Understanding the dynamics of the epidemic

Numerous factors affect the spread of coronavirus. To better predict the progression of the epidemic, researchers at ETH Zurich and the University of California, Los Angeles have started a “datathon”. Participants from around the globe are called on to develop models based on publicly accessible data.
Logo of the Datathon "real time epidemic datathon". (Image: ETH Zurich)

Politicians across the world are currently trying to contain coronavirus using measures such as huge restrictions on the freedom of movement. The progression of an epidemic is affected by numerous factors. This is why ETH scientists are calling on researchers throughout the world to develop new prediction models for the spread of the virus. The aim of the “epidemic datathon”, which began last week, is to better understand the dynamics of the epidemic. The term “datathon” is derived from “hackathon” and refers to a challenge whereby participants use data to find new solutions for existing problems within a short time frame.

The datathon is organised by an interdisciplinary team at ETH: in addition to Nino Antulov-Fantulin and Dirk Helbing from the Professorship of Computational Social Science, the team comprises Lucas Böttcher from the Institute for Theoretical Physics, ETH, and the Department of Computational Medicine, University of California, Los Angeles (UCLA), and Zhang Ce and David Dao from ETH’s Department of Computer Science.

Publicly available data forms the basis for the datathon – for example, data related to case and testing figures or to the mobility of the population. “The participants develop models that they then verify in real time,” explains co-organiser Antulov-Fantulin.
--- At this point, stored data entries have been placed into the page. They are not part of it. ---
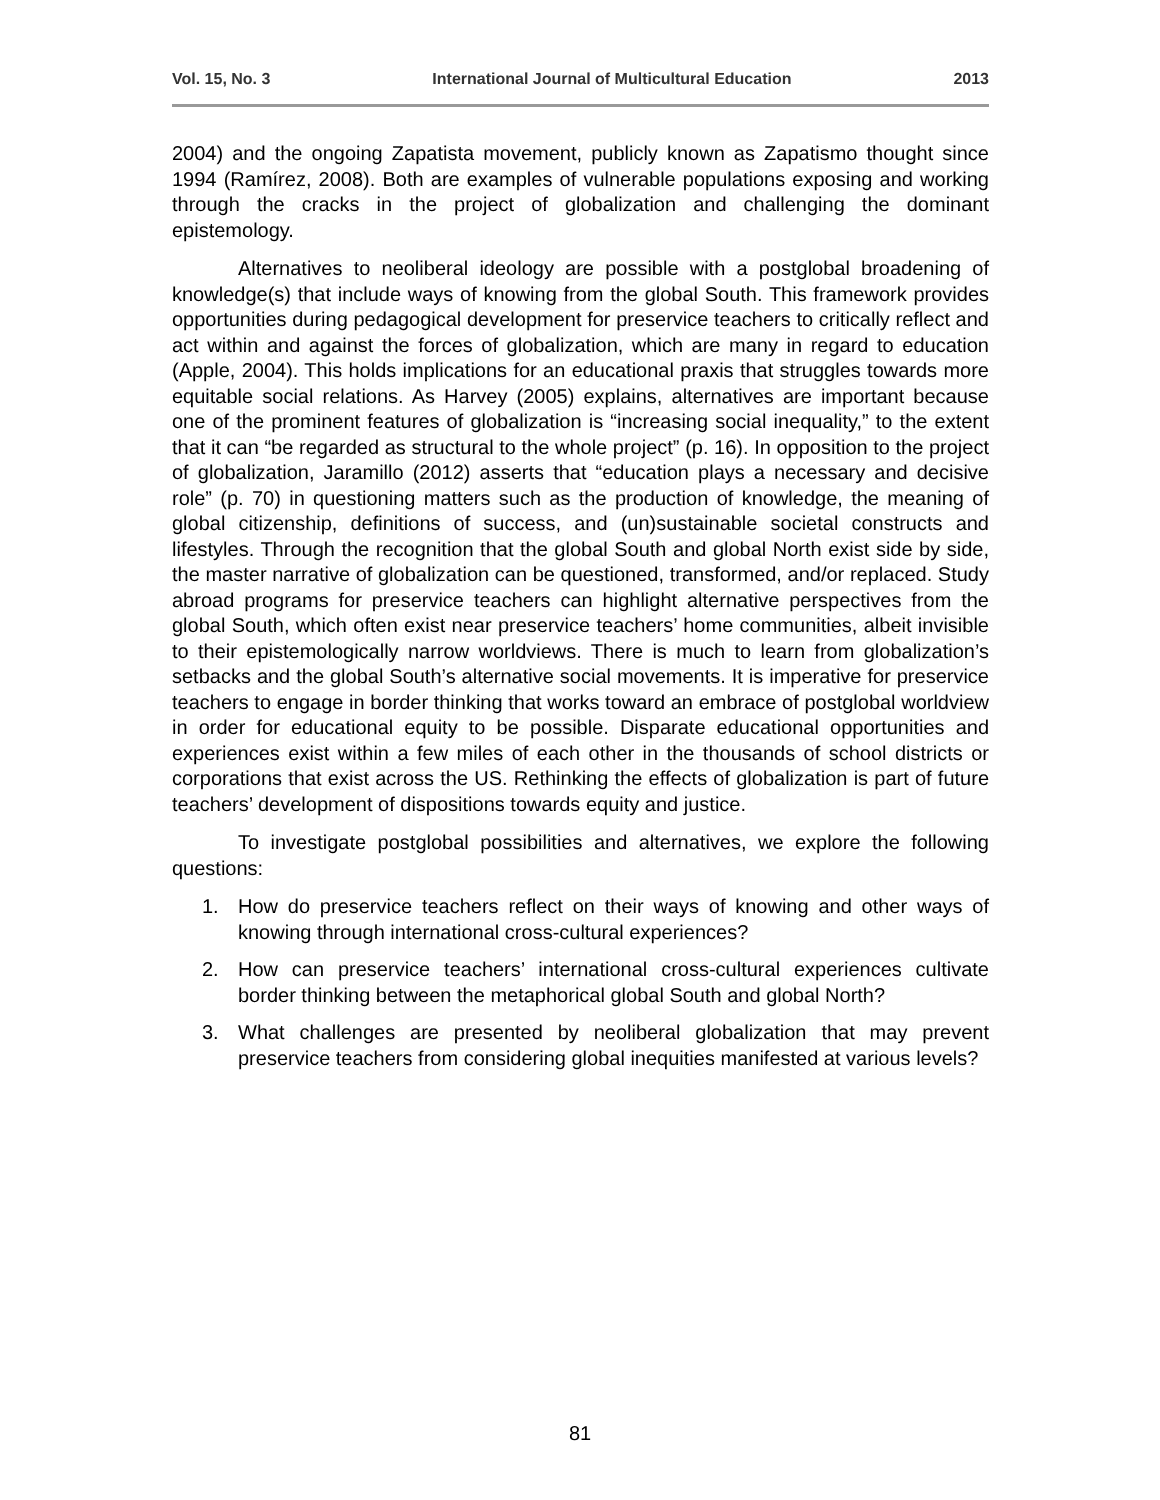Vol. 15, No. 3 International Journal of Multicultural Education 2013
2004) and the ongoing Zapatista movement, publicly known as Zapatismo thought since 1994 (Ramírez, 2008). Both are examples of vulnerable populations exposing and working through the cracks in the project of globalization and challenging the dominant epistemology.
Alternatives to neoliberal ideology are possible with a postglobal broadening of knowledge(s) that include ways of knowing from the global South. This framework provides opportunities during pedagogical development for preservice teachers to critically reflect and act within and against the forces of globalization, which are many in regard to education (Apple, 2004). This holds implications for an educational praxis that struggles towards more equitable social relations. As Harvey (2005) explains, alternatives are important because one of the prominent features of globalization is “increasing social inequality,” to the extent that it can “be regarded as structural to the whole project” (p. 16). In opposition to the project of globalization, Jaramillo (2012) asserts that “education plays a necessary and decisive role” (p. 70) in questioning matters such as the production of knowledge, the meaning of global citizenship, definitions of success, and (un)sustainable societal constructs and lifestyles. Through the recognition that the global South and global North exist side by side, the master narrative of globalization can be questioned, transformed, and/or replaced. Study abroad programs for preservice teachers can highlight alternative perspectives from the global South, which often exist near preservice teachers’ home communities, albeit invisible to their epistemologically narrow worldviews. There is much to learn from globalization’s setbacks and the global South’s alternative social movements. It is imperative for preservice teachers to engage in border thinking that works toward an embrace of postglobal worldview in order for educational equity to be possible. Disparate educational opportunities and experiences exist within a few miles of each other in the thousands of school districts or corporations that exist across the US. Rethinking the effects of globalization is part of future teachers’ development of dispositions towards equity and justice.
To investigate postglobal possibilities and alternatives, we explore the following questions:
1. How do preservice teachers reflect on their ways of knowing and other ways of knowing through international cross-cultural experiences?
2. How can preservice teachers’ international cross-cultural experiences cultivate border thinking between the metaphorical global South and global North?
3. What challenges are presented by neoliberal globalization that may prevent preservice teachers from considering global inequities manifested at various levels?
81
The datathon participants verify the accuracy of predications several times after a few days and weeks using real data; for example, by comparing the predicted number of infected persons in a country with the actual number of cases. Datathon participants can thus determine which of their models are the most effective. A deliberate decision has been made not to award prizes on ethical grounds.

Behaviour of the population is crucial

Epidemiological models that describe the progression of the epidemic already exist; however, these are meaningful only to a limited extent since they do not take various factors into account. How quickly the coronavirus spreads is not purely a biological question, but also depends on the measures taken to contain it. The behaviour of the population is also crucial. “All these factors should ideally flow into the models,” says Antulov-Fantulin.

The data is globally oriented and interdisciplinary: in addition to medical professionals and epidemiologists, economists, social scientists and machine learning experts are also in demand. Accordingly, the datathon’s advisory board consists of international experts from a variety of specialist fields.

More accurate prediction models could help us to understand how different containment measures will affect the spread of Covid-19 in the short and medium term. Bottlenecks in healthcare could also be anticipated on this basis. However, Antulov-Fantulin warns against too high expectations: “This is an open-ended project and we still don’t know if or when valid results will be available.”

Whether the datathon will be fruitful largely depends on its participants. ETH students in the field of data science have already made a start with the first prediction models. The datathon has also been open to international participants since 30 March and several teams from renowned universities have already registered.